[ASSIGNMENT] Every entry below should be reproduced exactly; no picture is to be included.

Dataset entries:
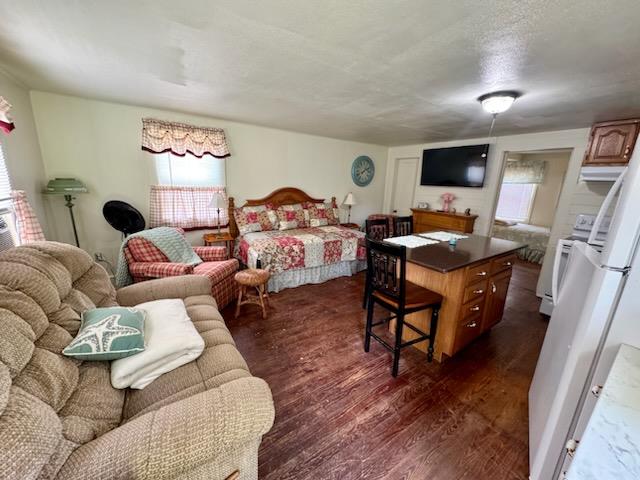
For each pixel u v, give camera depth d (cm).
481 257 204
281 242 338
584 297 104
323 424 152
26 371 84
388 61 175
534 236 509
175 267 243
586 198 316
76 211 309
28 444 64
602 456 51
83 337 111
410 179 566
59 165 291
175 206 362
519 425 156
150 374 119
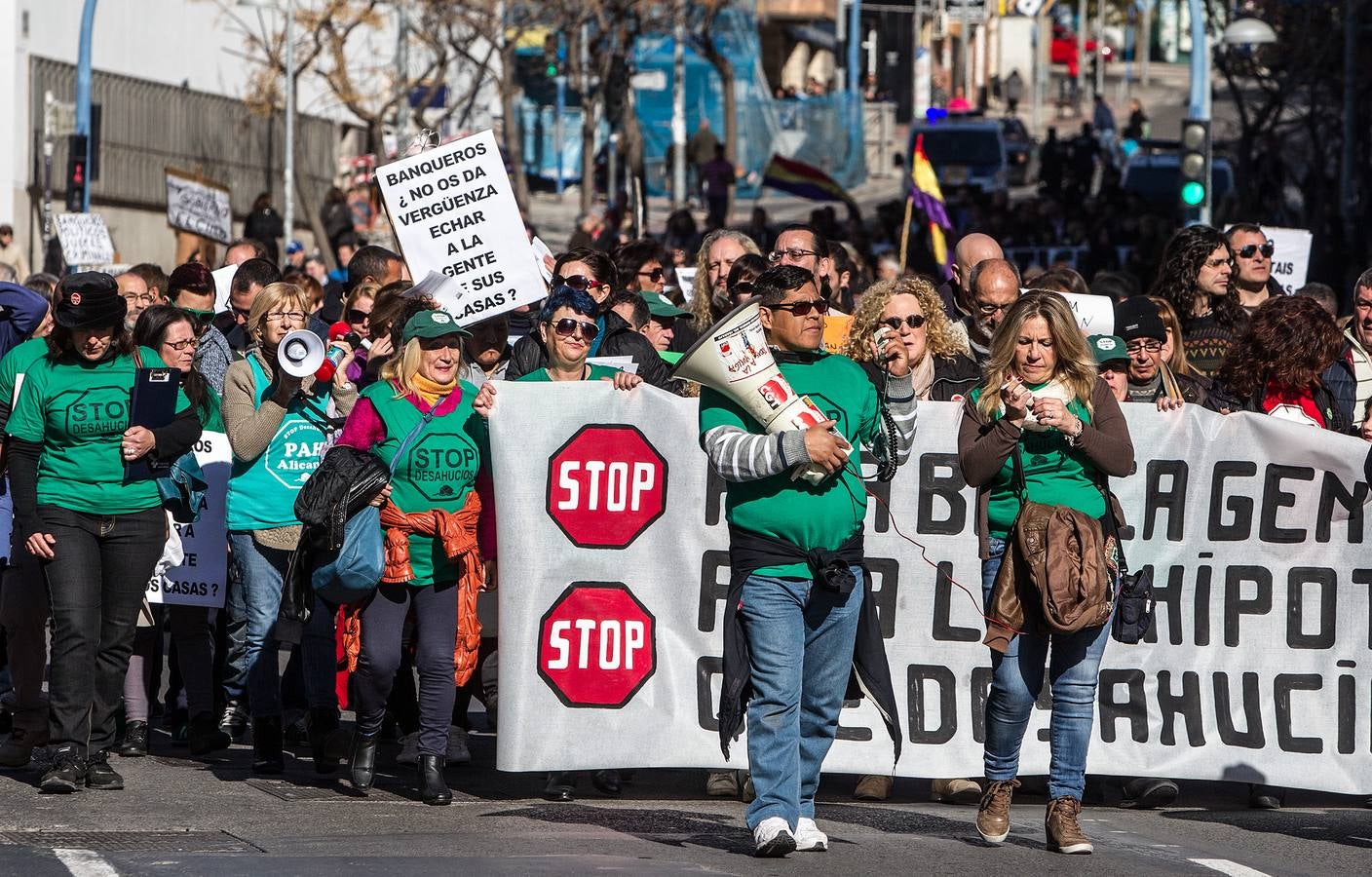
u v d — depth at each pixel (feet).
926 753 54.70
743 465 44.29
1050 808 47.57
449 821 50.70
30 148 198.39
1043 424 46.34
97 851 45.34
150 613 61.16
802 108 355.36
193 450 60.95
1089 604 45.88
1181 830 51.78
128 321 69.56
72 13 209.97
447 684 53.31
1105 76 632.79
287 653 80.38
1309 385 57.67
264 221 144.05
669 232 217.15
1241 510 54.70
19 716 57.52
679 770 61.87
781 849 45.52
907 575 55.01
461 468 53.11
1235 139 306.76
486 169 66.23
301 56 256.52
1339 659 54.39
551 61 300.20
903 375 48.88
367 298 66.08
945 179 306.76
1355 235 232.12
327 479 51.75
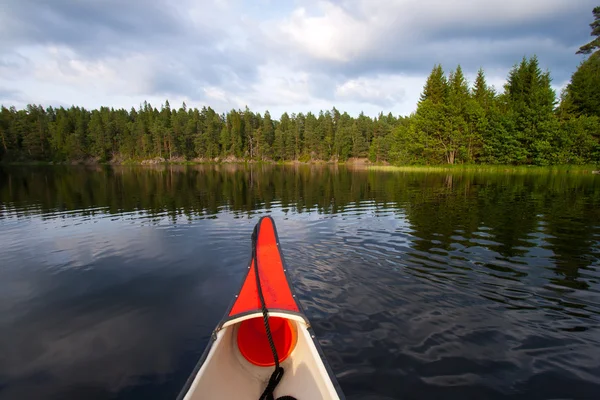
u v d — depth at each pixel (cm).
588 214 1123
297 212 1260
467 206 1309
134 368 361
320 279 585
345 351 375
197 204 1502
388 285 555
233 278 616
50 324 457
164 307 502
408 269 629
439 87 4803
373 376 334
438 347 381
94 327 448
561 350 375
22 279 620
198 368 264
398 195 1691
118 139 8881
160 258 732
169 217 1189
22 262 713
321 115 9494
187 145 8944
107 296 543
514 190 1831
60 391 329
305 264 664
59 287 582
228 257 734
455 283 561
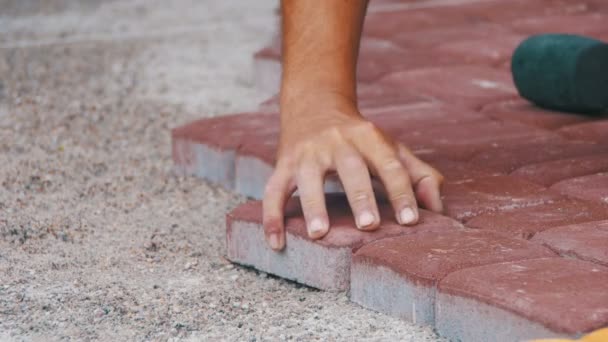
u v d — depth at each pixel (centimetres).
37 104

[EXERCISE ANSWER]
For each pixel u v, give camera depth d (cm).
481 257 204
281 242 338
584 297 104
323 424 152
26 371 84
388 61 175
534 236 509
175 267 243
586 198 316
76 211 309
28 444 64
602 456 51
83 337 111
410 179 566
59 165 291
175 206 362
519 425 156
150 374 119
u v d — depth at each pixel (feet).
926 753 54.70
743 465 44.29
1050 808 47.57
449 821 50.70
30 148 198.39
1043 424 46.34
97 851 45.34
150 613 61.16
802 108 355.36
193 450 60.95
1089 604 45.88
1181 830 51.78
128 321 69.56
72 13 209.97
447 684 53.31
1105 76 632.79
287 653 80.38
1309 385 57.67
264 221 144.05
669 232 217.15
1241 510 54.70
19 716 57.52
679 770 61.87
781 849 45.52
907 575 55.01
461 468 53.11
1235 139 306.76
486 169 66.23
301 56 256.52
1339 659 54.39
551 61 300.20
903 375 48.88
367 298 66.08
945 179 306.76
1355 235 232.12
327 479 51.75
u v d — depth at each pixel (cm).
588 214 1123
297 212 1260
467 206 1309
134 368 361
320 279 585
345 351 375
197 204 1502
388 285 555
233 278 616
50 324 457
164 307 502
408 269 629
439 87 4803
373 376 334
438 347 381
94 327 448
561 350 375
22 279 620
198 368 264
398 195 1691
118 139 8881
160 258 732
169 217 1189
22 262 713
321 115 9494
187 145 8944
107 296 543
514 190 1831
60 391 329
305 264 664
59 287 582
228 257 734
455 283 561
u v d — depth at each pixel (centimetres).
37 104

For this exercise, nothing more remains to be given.